EXCERPTED TEXT
★ ★ ★ ★

Luis Ostrosky, a member of the Infectious Diseases Society of America, said humans have a “herd immunity” to flu. “When there are enough people in the community who are immune, it protects people who are not immune,” he said. That is the case with flu, but not with COVID-19. Ostrosky said this is especially critical when there are no vaccines or therapeutic treatments for a virus.

“Both can be spread from person to person through droplets in the air from an infected person coughing, sneezing or talking,” wrote Lisa Maragakis, the senior director of infection prevention at Johns Hopkins Medicine in Baltimore. Based on the estimated distance that viruses travel, scientists recommend people stay at least six feet away from one another in enclosed public spaces.

In the meantime, the virus continues to spread, likely helped by younger, healthier people who have mild symptoms or who are asymptomatic passing it onto those in the higher-risk categories. Unlike coronavirus, according to the CDC, “Children younger than five years old — especially those younger than two — are at high risk of developing serious flu-related complications. Governments around the world are racing to stem the spread of COVID-19.”

MarketWatch photo illustration/iStockphoto

Neither the flu nor COVID-19 viruses is treatable with antibiotics, and the two illnesses have roughly identical symptoms.

Estimates of coronavirus fatality rates vary, depending on the sample size, country, and source. The upshot is until testing is more widely available, it’s hard to know for sure. So what percentage of patients who test positive could die? The answer is, to say the lest, foggy. One thing most estimates agree on: it’s far higher than the flu. Estimates vary from 1% to 2%; some even higher.

COVID-19 rates may fall closer to those of the flu, assuming many more people are infected. JAMA released a paper earlier this month analyzing data from the Chinese Center for Disease Control and Prevention on 72,314 COVID-19 cases in mainland China last month, the largest such sample of this kind. The sample’s overall case-fatality rate was 2.3%, in line with the earlier estimates.

A study published by Nature earlier this month said the fatality rate was up to 1.4%, using a sample size of 48,557 as of Feb. 19, but the authors cautioned: “The precise fatality-risk estimates may not be generalizable to those outside the original epicenter, especially during subsequent phases of the epidemic.”

★ ★ ★ ★

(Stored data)

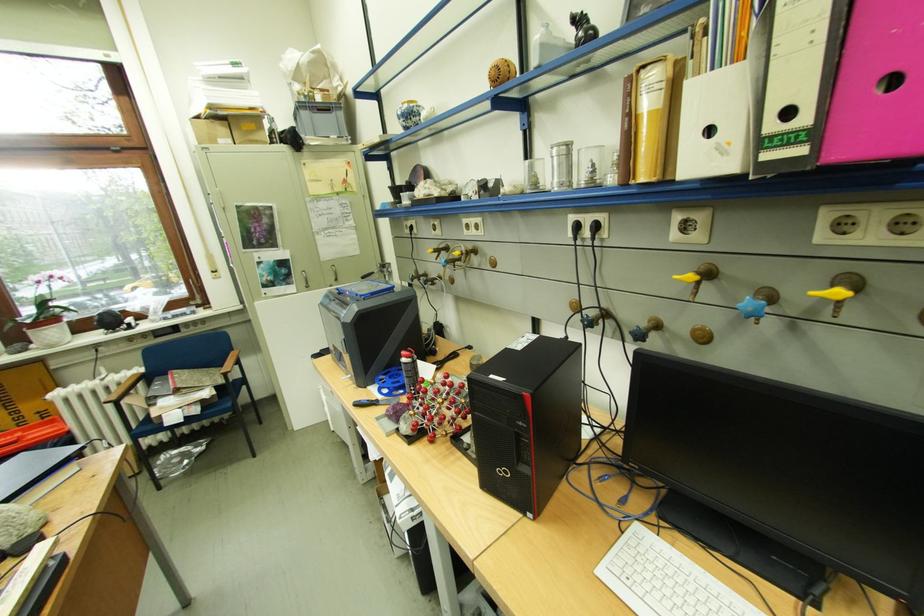
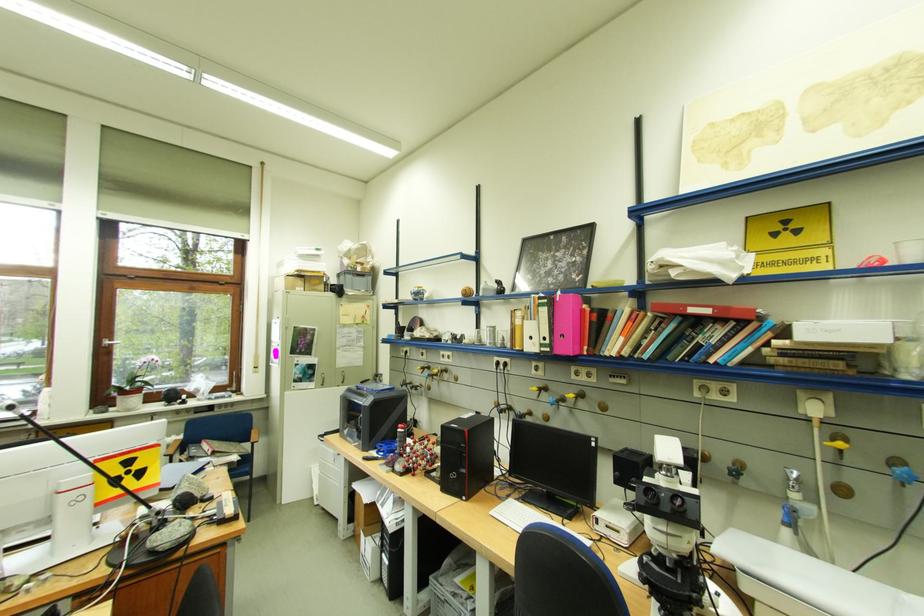
In the second image, find the point that corresponds to (451,248) in the first image.

(435, 367)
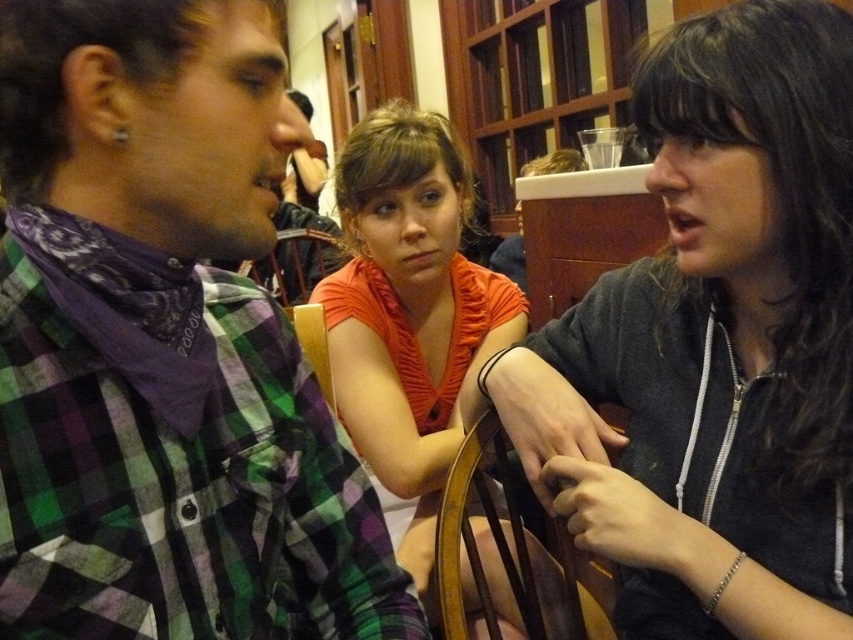
Question: Does dark gray hoodie at center right appear on the right side of orange fabric shirt at center?

Choices:
 (A) yes
 (B) no

Answer: (A)

Question: Which point is closer to the camera?

Choices:
 (A) (466, 584)
 (B) (209, 509)
 (C) (795, 332)

Answer: (B)

Question: Which object is positioned closest to the dark gray hoodie at center right?

Choices:
 (A) orange fabric shirt at center
 (B) green plaid shirt at left

Answer: (B)

Question: Which of the following is the closest to the observer?

Choices:
 (A) (109, 636)
 (B) (746, 3)
 (C) (459, 413)

Answer: (A)

Question: Is green plaid shirt at left further to camera compared to orange fabric shirt at center?

Choices:
 (A) yes
 (B) no

Answer: (B)

Question: From the image, what is the correct spatial relationship of green plaid shirt at left in relation to dark gray hoodie at center right?

Choices:
 (A) above
 (B) below

Answer: (B)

★ ★ ★ ★

TASKS AND EXERCISES
[1] In the excerpt comparing flu and COVID-19, what overall case-fatality rate did the JAMA paper find in its sample of 72,314 cases?
[2] Write the next part of the excerpt comparing flu and COVID-19, picking up right after its final sentence.

LIST OF ANSWERS
[1] 2.3%

[2]
‘As coronavirus spreads it threatens to put a much greater burden on health systems than flu does.’

Antigone Barton, editor of ScienceSpeaks

The JAMA study said fatality rates also varied dramatically depending on the age of the individual. No deaths occurred in those 9 and younger, but cases in those aged 70 to 79 carried an 8% fatality rate, and those aged 80 years and older had a fatality rate of 14.8%. The fatality rate was 49% among critical cases, and elevated among those with pre-existing conditions to between 5.6% and 10.3%, depending on the condition.

Other differences between coronavirus and flu lie in what we don’t know. Adults with the flu, which has an average incubation period of two days, can infect others 24 hours before symptoms develop and five to seven days after becoming sick. The novel coronavirus has a median incubation period of 5.1 days, longer than those of other human coronaviruses (three days) that cause the common cold.

Coronavirus appears to be transmitted with ease to around 2.3 people by each person infected in the community, said Antigone Barton, the editor of ScienceSpeaks, a medical website. Drug companies and the medical community, she said, are scrambling to come up with a vaccine before more people die, and health services are overwhelmed with sick people showing up at their doors.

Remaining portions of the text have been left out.